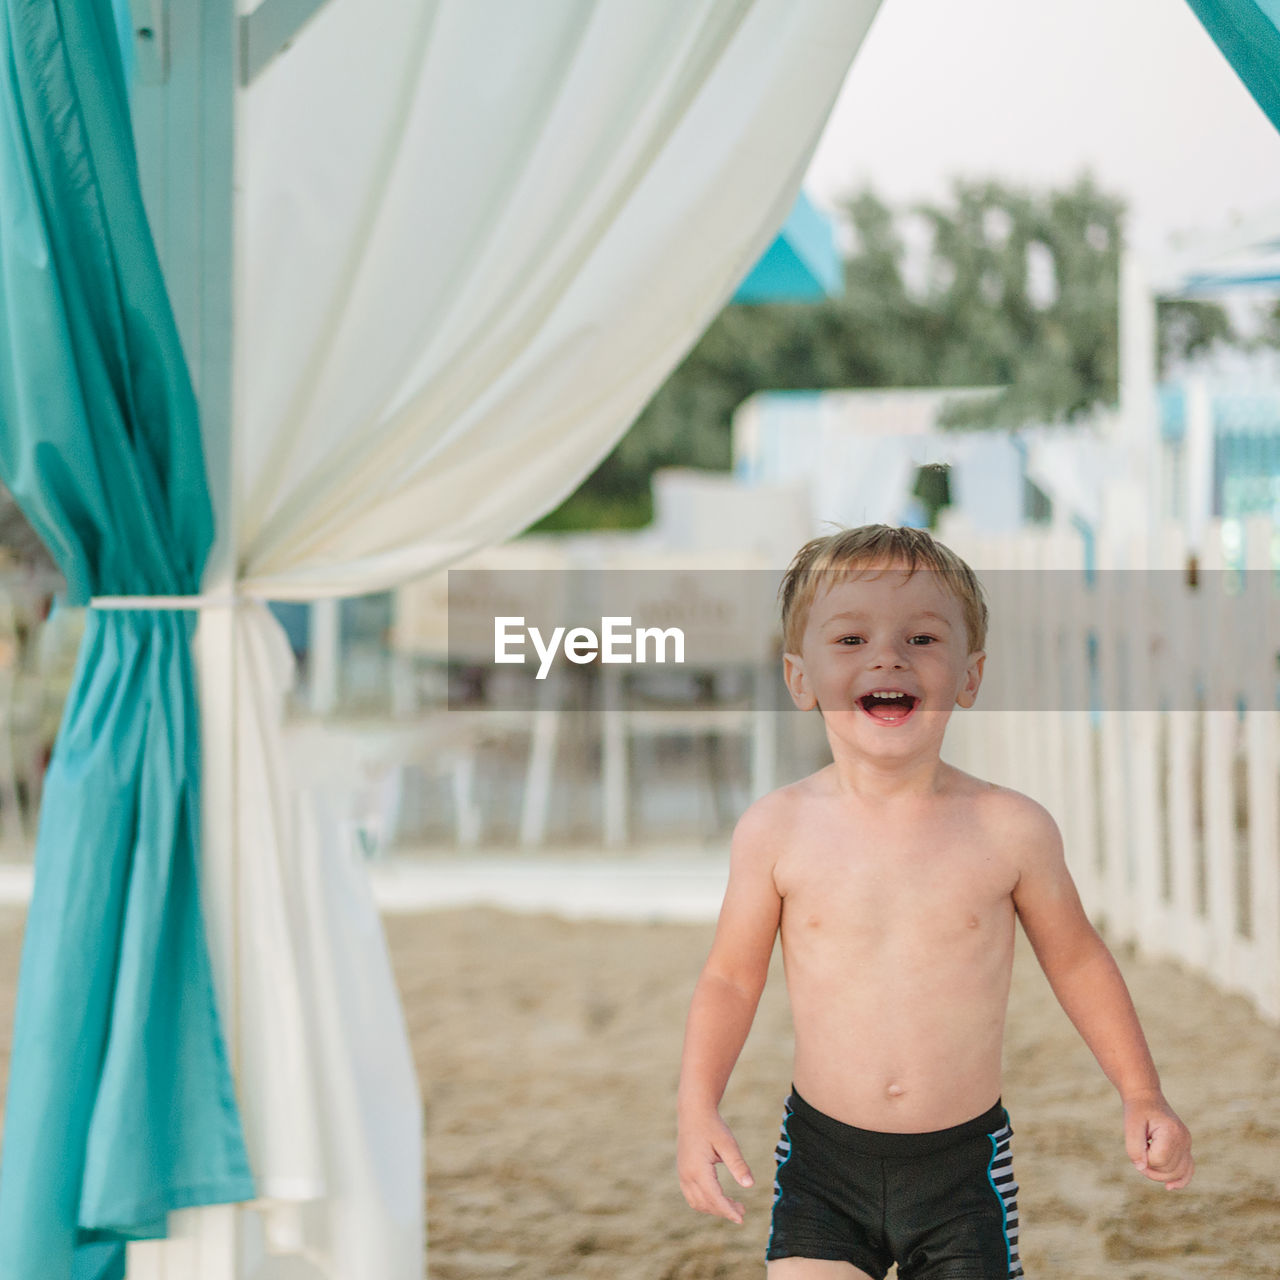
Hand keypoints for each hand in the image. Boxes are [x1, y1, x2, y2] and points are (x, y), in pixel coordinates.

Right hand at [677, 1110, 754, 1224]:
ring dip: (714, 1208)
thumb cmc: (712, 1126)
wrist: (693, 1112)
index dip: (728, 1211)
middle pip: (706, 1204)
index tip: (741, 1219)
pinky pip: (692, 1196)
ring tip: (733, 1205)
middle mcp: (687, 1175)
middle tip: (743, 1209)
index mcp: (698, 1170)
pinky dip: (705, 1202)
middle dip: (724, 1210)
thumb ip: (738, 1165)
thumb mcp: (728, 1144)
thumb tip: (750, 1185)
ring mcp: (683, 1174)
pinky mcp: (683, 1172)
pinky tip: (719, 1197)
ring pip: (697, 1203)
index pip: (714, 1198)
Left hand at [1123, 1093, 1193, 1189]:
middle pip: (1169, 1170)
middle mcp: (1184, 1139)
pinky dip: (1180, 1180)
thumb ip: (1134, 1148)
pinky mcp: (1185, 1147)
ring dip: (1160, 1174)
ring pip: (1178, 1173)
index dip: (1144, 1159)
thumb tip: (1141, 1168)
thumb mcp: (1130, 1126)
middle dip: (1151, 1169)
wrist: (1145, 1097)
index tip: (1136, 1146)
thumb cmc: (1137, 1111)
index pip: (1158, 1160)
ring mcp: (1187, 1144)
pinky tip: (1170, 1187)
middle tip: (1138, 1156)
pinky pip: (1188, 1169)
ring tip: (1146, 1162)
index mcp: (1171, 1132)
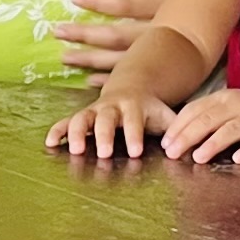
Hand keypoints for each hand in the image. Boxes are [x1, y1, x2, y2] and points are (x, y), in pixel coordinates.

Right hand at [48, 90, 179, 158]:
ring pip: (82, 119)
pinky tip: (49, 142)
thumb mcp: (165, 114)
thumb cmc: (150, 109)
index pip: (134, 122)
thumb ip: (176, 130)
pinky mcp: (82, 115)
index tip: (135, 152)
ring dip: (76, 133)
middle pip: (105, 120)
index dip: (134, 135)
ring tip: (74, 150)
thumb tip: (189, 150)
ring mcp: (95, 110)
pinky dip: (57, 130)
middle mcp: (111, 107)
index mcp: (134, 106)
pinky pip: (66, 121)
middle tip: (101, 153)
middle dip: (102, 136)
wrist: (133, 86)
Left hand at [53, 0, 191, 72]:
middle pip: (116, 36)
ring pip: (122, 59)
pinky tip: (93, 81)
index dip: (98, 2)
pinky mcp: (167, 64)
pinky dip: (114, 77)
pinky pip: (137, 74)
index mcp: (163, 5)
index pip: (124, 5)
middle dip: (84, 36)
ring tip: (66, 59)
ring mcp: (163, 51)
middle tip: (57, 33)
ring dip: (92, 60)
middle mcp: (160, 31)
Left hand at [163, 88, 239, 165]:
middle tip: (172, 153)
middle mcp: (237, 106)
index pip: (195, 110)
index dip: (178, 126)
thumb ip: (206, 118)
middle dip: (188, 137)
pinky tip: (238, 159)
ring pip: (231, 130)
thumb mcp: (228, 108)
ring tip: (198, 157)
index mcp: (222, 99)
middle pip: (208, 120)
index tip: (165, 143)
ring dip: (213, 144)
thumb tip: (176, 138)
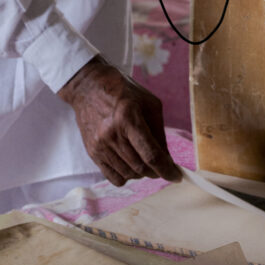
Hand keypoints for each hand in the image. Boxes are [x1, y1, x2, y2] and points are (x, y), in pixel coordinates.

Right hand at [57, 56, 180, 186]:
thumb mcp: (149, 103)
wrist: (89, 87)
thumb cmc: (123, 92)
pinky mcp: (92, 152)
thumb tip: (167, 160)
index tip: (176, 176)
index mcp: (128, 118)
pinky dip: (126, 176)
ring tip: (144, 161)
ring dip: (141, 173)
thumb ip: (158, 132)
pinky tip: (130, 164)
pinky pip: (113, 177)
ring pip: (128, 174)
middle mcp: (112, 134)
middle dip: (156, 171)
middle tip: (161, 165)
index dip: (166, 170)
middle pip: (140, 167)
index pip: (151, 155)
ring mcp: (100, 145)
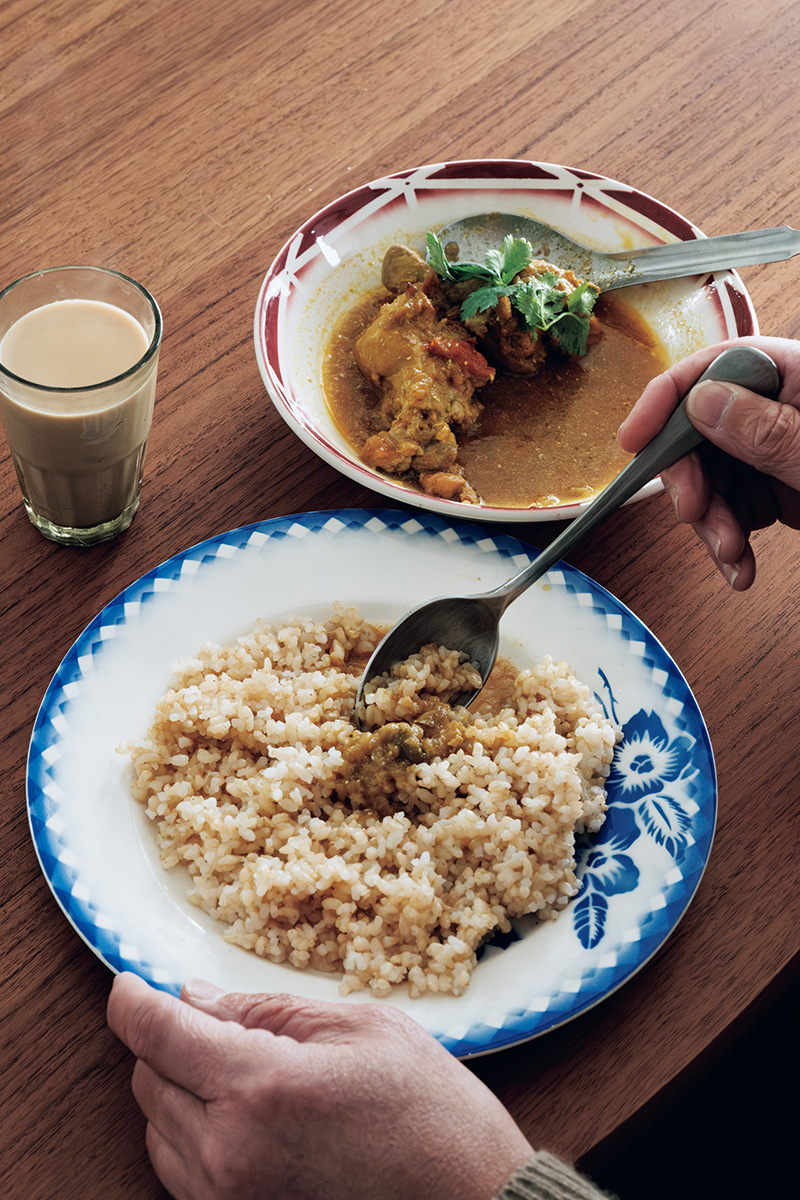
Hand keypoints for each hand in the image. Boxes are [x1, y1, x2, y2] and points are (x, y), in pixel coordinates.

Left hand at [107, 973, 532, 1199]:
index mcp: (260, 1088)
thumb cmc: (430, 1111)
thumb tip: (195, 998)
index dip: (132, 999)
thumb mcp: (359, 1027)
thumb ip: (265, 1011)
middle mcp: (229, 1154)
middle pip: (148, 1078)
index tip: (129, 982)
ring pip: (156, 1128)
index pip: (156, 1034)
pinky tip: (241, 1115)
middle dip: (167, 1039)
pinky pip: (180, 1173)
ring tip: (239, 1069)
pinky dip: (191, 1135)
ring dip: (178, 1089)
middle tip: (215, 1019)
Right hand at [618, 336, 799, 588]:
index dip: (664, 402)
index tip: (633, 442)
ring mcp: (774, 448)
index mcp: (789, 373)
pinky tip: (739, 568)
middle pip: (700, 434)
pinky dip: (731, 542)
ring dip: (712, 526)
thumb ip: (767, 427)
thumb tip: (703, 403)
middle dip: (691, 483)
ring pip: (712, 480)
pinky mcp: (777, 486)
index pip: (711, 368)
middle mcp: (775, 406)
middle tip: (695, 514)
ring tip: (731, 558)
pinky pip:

========================================================================

Problem description. Pictures are to be dropped; every line of the records is to be returned unchanged.

Exercise result.
Hand keypoints for each hand in the image. Boxes are [x1, y1, x2, y2] and points are (x, y), in pixel coordinates.

Right hand at [677, 1110, 754, 1224]:
ring dip: (714, 1208)
thumb cmc: (712, 1126)
wrist: (693, 1112)
index dip: (728, 1211)
middle pip: (706, 1204)
index tip: (741, 1219)
pinky pip: (692, 1196)
ring tip: (733, 1205)
middle mcp: (687, 1175)
middle tip: (743, 1209)
index mcp: (698, 1170)
pinky dip: (705, 1202)
middle dip: (724, 1210)
thumb ip: (738, 1165)
thumb mcp: (728, 1144)
thumb tip: (750, 1185)
ring mcp: (683, 1174)
pinky mcp: (683, 1172)
pinky tip: (719, 1197)
ring pip: (697, 1203)
index pip: (714, 1198)
Left hand at [1123, 1093, 1193, 1189]:
middle pip: (1169, 1170)
middle mcp: (1184, 1139)
pinky dip: (1180, 1180)
thumb ip: (1134, 1148)
pinky mcp: (1185, 1147)
ring dip: (1160, 1174)
ring pip: (1178, 1173)
index dip: (1144, 1159)
thumb tip: (1141, 1168)
thumb mcp: (1130, 1126)
middle dip: (1151, 1169)
wrist: (1145, 1097)
index tip: (1136, 1146)
thumb cmc: (1137, 1111)
index pip: (1158, 1160)
ring mcp: (1187, 1144)
pinky tip: (1170, 1187)
middle tip: (1138, 1156)
pinky pip: (1188, 1169)
ring tip: (1146, 1162)
index mcp: (1171, 1132)
Hand keypoints for each hand in the image. Boxes are [x1, y1, x2, y2] and points are (x, y), in pixel coordinates.

Right hand at [48, 90, 179, 158]:
ring pip: (82, 119)
pinky tip: (49, 142)
thumb mcp: (165, 114)
thumb cmc: (150, 109)
index pip: (134, 122)
thumb ip: (176, 130)
pinky mcp: (82, 115)
index tip: (135, 152)
ring dip: (76, 133)
middle pip: (105, 120)
index dip: (134, 135)
ring tip: (74, 150)
thumb tip: (189, 150)
ring mcp: (95, 110)
pinky dip: (57, 130)
middle mcp: (111, 107)
index mcp: (134, 106)
pinky pip: (66, 121)
middle tip: (101, 153)
middle dip: (102, 136)
wrist: (133, 86)
Left hand at [53, 0, 191, 72]:
middle pip: (116, 36)
ring pip: (122, 59)
pinky tip: (93, 81)
index dip: (98, 2)
pinky mcp: (167, 64)
pinky dip: (114, 77)
pinky pip: (137, 74)
index mcp: (163, 5)
index pip: (124, 5)
middle dip: (84, 36)
ring tip: (66, 59)
ring mcp: (163, 51)
middle tip: (57, 33)
ring dip: (92, 60)
middle mcp: (160, 31)
Left hand at [163, 88, 239, 165]:
middle tip: (172, 153)
middle mcp: (237, 106)
index pip: (195, 110)
index dip: (178, 126)
thumb ip: (206, 118)
middle dip: (188, 137)
pinky tip: (238, 159)
ring pip: (231, 130)
thumb mcp: (228, 108)
ring tip: (198, 157)
index mcp: (222, 99)
middle pip: (208, 120)
index tip: (165, 143)
ring dip: (213, 144)
thumb tip: (176, 138)
Hand keypoints for each hand in the image. Boxes are [x1, y1, x2, y2] and points are (x, y), in pixel coordinates.

Right hand at [57, 56, 180, 186]:
thumb mcp: (149, 103)
wrist: (89, 87)
thumb cmc: (123, 92)
pinky mcp: (92, 152)
thumb tip: (167, 160)
index tip: (176, 176)
index mcp: (128, 118)
pinky dip: (126, 176)
ring tip: (144, 161)
ring dip: (141, 173)
thumb ip: (158, 132)
pinky tip: (130, 164)
pinky pip: (113, 177)
ring pip: (128, 174)
middle mcp: (112, 134)
middle dip: (156, 171)
middle tip: (161, 165)
index dip: (166, 170)
middle pip: (140, 167)
index pip: (151, 155)
ring mcp: (100, 145)
Hand keypoints for each hand in the image. Boxes are [x1, y1, x2, y2] and points are (x, y), in pixel coordinates.

Left hand at [107, 973, 532, 1199]:
index mcp: (260, 1088)
thumb cmc: (430, 1111)
thumb tip: (195, 998)
index dip: (132, 999)
thumb mcp: (359, 1027)
thumb ip: (265, 1011)
middle mcp: (229, 1154)
middle pip: (148, 1078)
index tip: (129, 982)
ring pip: (156, 1128)
index pip: (156, 1034)
pinky tip: (241, 1115)
middle dip: (167, 1039)
pinky pip: (180, 1173)
ring tip: (239, 1069)
pinky dip: (191, 1135)
ring dip: (178, 1089)
middle tip: (215, 1019)
Right hand at [618, 336, 799, 588]:
index dip: (664, 402)
index tip: (633, 442)
ring mcp: (774, 448)
index mcp: (789, 373)
pinky tip: (739, 568)
middle pip: (700, 434)
pinky dip: (731, 542)
ring dip: (712, 526)
thumb ip: (767, 427)
thumb tip: (703, 403)
middle dip: (691, 483)
ring pip: (712, 480)
pinky mcp: (777, 486)
index pip: (711, 368)
middle mcp: (775, 406)
middle tip: (695, 514)
ring tip: (731, 558)
pinky pip:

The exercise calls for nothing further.